Former White House press secretary Sean Spicer acknowledged that he "made mistakes" but said that for those who "want some blanket apology — that's not happening."
"I made mistakes," Spicer, who has been out of the White House for less than a month, told ABC News' Paula Faris. "There's no question. I think we all do."
He said that he "tried to own" some of his mistakes but that "the personal attacks, questioning my integrity ... what my intentions were, I think, were really over the top."
Asked if he ever lied to the American people, Spicer responded, "I don't think so."
"I have not knowingly done anything to ... do that, no," he said when pressed.
Spicer touched on some of the most notable moments during his short tenure as President Donald Trump's spokesman, including his first appearance in the White House briefing room, when he read a statement to the press about the size of the crowd at the inauguration.
His comments sparked widespread criticism, with photos surfacing that contradicted him.
"I think it might've been better to be a lot more specific with what we were talking about in terms of the universe, not focus so much on photographic evidence, et cetera," Spicer said. "I could've probably had more facts at hand and been more articulate in describing ... the entirety of what that day was about."
He added that many people viewed the inauguration online, saying, "There are more social platforms, more online platforms to view things ... than existed eight years prior."
Spicer acknowledged the controversy that ensued after Trump fired then–FBI Director James Comey.
Asked repeatedly if it was his obligation as press secretary to set the record straight regarding contradictory information that emerged after Comey's firing, Spicer said Trump accomplished that himself.
"He set it straight," Spicer said. "My job is to help ... give voice to, to what his thinking is when he can't do it himself. In that case, he did it himself."
Spicer opened up about the time Trump contradicted his statements on an executive order barring citizens of six majority-Muslim countries from entering the U.S., tweeting about a "ban" shortly before Spicer told reporters, "It's not a travel ban."
"I would definitely say that I wish we had been more consistent from the beginning, in terms of the terms that we would use and the goals that we were trying to achieve," Spicer said.
When asked about the ongoing investigations into whether there was Russian interference in the 2016 presidential election, he said, "I'm not going to discuss ... that issue at all," even after Faris pressed him on it.
"There's an issue of executive privilege. And as long as that's not invoked, I will do everything ... to do my part to further ... this investigation coming to a swift conclusion," he added.
Spicer again made headlines during a surprise appearance at the 2017 Emmy Awards on Sunday, going onstage behind a mock White House lectern and poking fun at his infamous inauguration claim, saying, "This will be the largest audience to witness an Emmys — period."

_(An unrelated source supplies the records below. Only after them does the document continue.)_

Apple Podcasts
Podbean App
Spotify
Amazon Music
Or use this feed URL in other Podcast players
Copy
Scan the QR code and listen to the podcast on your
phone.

He said Trump was "very supportive" of the Emmy cameo when they spoke on the phone.
"He thought I did a great job ... It was very reassuring," Spicer added.
Despite Trump's positive feedback, Spicer acknowledged the criticism of his appearance on the show.
"I feel very good with my image. I'm very happy with myself," he said. "I am able to go out and explain a lot of things now. But I'm not on a tour. I'm out having some fun."
Reflecting on his time in the White House, he said, "There are things that I did during my time there that ... I needed to go out and correct. I did that. Where there were mistakes that were made that I got something wrong, I think I've owned that."
"I know that there are some folks that, no matter what we say or do ... some folks in the media ... think that, you know, everything that we did was wrong and want some blanket apology — that's not happening," Spicer said.